The filmmakers even mitigate Domingo’s
character, who seems way too gentle to survive a place like Sing Sing, by
suggesting there is a recording that proves he is innocent of the murder he’s
incarcerate for. While it shows how unfair the by-the-books justice system can
be, its inclusion also seems a ploy to ensure that audience have good feelings
about the character.
I
doubt the makers of “Sing Sing” imagined the cast’s past would be construed as
an issue—and for most filmgoers, myself included, it isn’t. In fact, it’s being
used to sell the film. I just wish the separation of life and art were observed
and adjudicated more consistently.
KNOX
GOES AWAY (2024)
There is no shortage of hitmen filling
screens in movies and streaming series as of late, but none that I’ve seen
feature a professional killer with dementia.
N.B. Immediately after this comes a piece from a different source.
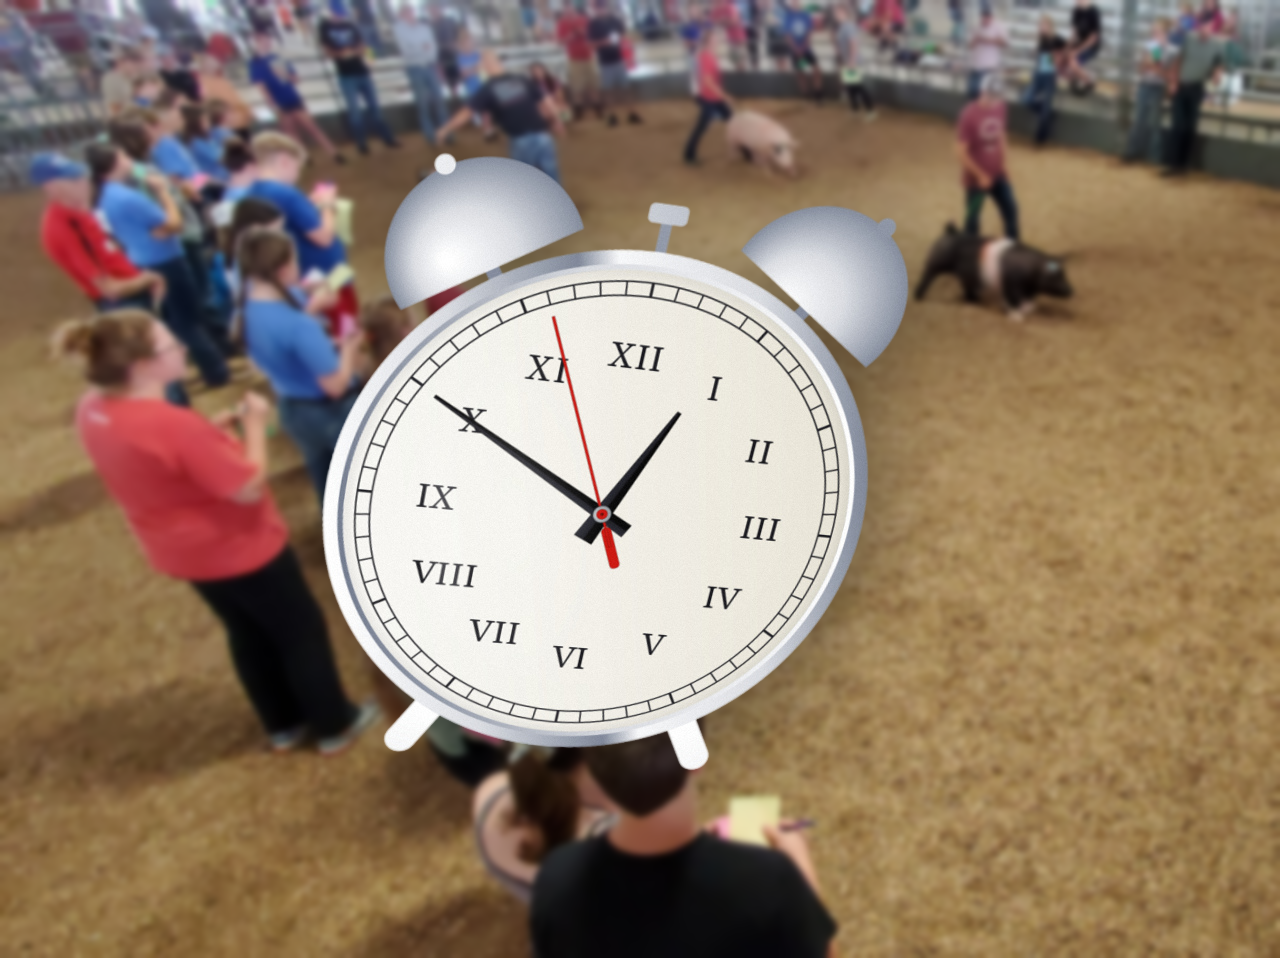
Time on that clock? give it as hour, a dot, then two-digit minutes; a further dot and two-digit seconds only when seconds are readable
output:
12.49.56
Michael Keaton plays the coolly
efficient John Knox in this tautly directed (also Keaton) and well-written (by
Gregory Poirier) crime picture that received a brief theatrical release this
spring and now is streaming on MAX.
Knox, who learns just before his last job
that his accelerating disease leaves him just a few weeks before his mind goes,
dedicates his final coherent days to clearing his long-estranged son (James
Marsden) in a murder.
As he rearranges the evidence, with help
from an old pal played by Al Pacino, who resembles a retired heavy metal
drummer, a tenacious police detective (Suzy Nakamura) is trying to get a handle
on all these moving parts of these crimes.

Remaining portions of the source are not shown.